__Stored data entries__:
[Start of section]
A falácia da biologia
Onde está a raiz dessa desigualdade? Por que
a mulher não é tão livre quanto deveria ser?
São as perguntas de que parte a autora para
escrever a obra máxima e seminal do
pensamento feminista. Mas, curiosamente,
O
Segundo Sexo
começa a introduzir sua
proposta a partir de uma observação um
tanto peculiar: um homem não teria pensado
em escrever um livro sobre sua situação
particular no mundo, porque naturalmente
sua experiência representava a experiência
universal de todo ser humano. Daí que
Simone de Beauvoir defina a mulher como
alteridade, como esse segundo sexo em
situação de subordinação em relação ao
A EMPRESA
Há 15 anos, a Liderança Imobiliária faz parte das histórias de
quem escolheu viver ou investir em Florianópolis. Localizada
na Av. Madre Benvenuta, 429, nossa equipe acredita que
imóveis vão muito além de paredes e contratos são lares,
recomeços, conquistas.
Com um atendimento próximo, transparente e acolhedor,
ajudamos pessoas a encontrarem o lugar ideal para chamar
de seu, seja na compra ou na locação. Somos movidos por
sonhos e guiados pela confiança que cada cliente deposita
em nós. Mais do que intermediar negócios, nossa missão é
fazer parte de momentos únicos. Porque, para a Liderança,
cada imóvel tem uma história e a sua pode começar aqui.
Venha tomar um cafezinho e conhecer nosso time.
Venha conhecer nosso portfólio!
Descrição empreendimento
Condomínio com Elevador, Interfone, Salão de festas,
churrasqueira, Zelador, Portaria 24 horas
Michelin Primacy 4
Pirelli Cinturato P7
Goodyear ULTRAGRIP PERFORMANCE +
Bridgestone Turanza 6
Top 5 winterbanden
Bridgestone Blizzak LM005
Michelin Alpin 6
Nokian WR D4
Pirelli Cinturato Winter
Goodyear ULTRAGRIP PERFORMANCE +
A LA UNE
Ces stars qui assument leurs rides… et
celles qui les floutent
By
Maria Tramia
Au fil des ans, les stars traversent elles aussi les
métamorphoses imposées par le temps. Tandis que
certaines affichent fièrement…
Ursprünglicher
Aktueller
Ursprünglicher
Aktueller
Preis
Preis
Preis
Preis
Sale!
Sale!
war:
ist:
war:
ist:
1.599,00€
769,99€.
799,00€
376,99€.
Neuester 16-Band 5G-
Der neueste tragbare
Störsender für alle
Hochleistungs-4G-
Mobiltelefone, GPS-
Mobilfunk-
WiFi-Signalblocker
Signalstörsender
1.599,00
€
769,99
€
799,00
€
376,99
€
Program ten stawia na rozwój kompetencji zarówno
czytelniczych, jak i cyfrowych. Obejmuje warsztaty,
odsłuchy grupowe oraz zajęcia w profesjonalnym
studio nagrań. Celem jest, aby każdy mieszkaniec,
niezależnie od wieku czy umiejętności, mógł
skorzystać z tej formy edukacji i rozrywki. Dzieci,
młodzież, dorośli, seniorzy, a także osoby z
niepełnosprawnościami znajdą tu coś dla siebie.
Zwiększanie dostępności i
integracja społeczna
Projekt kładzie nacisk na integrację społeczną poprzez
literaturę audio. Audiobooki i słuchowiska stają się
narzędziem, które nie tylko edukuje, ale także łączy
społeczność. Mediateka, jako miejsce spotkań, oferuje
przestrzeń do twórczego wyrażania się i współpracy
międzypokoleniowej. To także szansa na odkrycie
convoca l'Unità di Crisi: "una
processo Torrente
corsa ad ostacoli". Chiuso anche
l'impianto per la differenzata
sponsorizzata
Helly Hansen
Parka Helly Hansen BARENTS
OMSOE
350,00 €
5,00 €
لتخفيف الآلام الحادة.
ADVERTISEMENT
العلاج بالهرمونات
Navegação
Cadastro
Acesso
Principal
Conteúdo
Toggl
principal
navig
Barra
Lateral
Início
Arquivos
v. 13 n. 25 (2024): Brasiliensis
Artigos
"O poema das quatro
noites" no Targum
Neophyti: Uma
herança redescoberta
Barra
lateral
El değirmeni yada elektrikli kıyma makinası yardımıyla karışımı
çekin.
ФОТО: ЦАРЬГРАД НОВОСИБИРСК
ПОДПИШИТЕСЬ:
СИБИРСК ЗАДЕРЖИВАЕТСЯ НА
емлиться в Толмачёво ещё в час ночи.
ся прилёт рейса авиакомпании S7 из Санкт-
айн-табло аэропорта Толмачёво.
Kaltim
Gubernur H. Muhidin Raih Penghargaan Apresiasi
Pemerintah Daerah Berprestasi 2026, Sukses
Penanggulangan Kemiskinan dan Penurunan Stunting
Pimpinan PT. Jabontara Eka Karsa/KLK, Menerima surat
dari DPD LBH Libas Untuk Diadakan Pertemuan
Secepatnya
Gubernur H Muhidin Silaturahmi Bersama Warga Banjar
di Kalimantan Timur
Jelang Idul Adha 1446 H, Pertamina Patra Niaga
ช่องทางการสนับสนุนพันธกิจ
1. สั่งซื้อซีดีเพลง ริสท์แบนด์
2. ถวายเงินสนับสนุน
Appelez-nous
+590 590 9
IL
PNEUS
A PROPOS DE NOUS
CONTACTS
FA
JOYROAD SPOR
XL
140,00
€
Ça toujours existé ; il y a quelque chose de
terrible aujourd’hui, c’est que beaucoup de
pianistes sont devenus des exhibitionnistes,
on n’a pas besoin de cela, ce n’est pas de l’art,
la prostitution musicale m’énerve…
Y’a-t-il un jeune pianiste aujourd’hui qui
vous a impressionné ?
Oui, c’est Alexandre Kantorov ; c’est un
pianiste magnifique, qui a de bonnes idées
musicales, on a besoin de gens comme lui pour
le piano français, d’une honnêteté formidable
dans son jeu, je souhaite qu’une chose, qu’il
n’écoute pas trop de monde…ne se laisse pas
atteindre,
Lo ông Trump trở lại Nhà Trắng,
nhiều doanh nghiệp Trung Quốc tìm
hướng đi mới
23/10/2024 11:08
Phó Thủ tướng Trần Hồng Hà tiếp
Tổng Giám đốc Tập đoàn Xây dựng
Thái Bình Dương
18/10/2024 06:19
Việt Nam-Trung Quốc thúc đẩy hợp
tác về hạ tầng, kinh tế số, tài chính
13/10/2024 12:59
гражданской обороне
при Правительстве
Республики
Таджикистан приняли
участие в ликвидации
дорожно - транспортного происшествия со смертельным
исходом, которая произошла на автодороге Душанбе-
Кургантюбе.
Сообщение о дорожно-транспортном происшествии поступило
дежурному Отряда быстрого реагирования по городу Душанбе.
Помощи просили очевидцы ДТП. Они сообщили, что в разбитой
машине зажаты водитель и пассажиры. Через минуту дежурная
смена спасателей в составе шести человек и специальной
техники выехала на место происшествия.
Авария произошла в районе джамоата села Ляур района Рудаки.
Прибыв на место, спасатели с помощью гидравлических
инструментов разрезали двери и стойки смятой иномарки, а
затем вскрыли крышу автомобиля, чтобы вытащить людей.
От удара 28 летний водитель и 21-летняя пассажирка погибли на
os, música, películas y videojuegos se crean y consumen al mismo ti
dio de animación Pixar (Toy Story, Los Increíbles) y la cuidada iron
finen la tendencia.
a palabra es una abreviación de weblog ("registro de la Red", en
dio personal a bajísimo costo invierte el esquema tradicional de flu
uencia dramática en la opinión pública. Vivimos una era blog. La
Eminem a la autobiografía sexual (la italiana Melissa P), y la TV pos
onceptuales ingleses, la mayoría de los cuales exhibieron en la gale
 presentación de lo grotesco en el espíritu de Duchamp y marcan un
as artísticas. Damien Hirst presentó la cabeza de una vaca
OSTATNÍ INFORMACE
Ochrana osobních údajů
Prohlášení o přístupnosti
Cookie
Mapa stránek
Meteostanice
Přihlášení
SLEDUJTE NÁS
[End of section]
__TASK BRIEF__:
Where a line of the data contains "parte", copy that line.

__PROBLEM SOLUTION__:
São as perguntas de que parte a autora para
Há 15 anos, a Liderança Imobiliária faz parte das histórias de
fazer parte de momentos únicos. Porque, para a Liderança,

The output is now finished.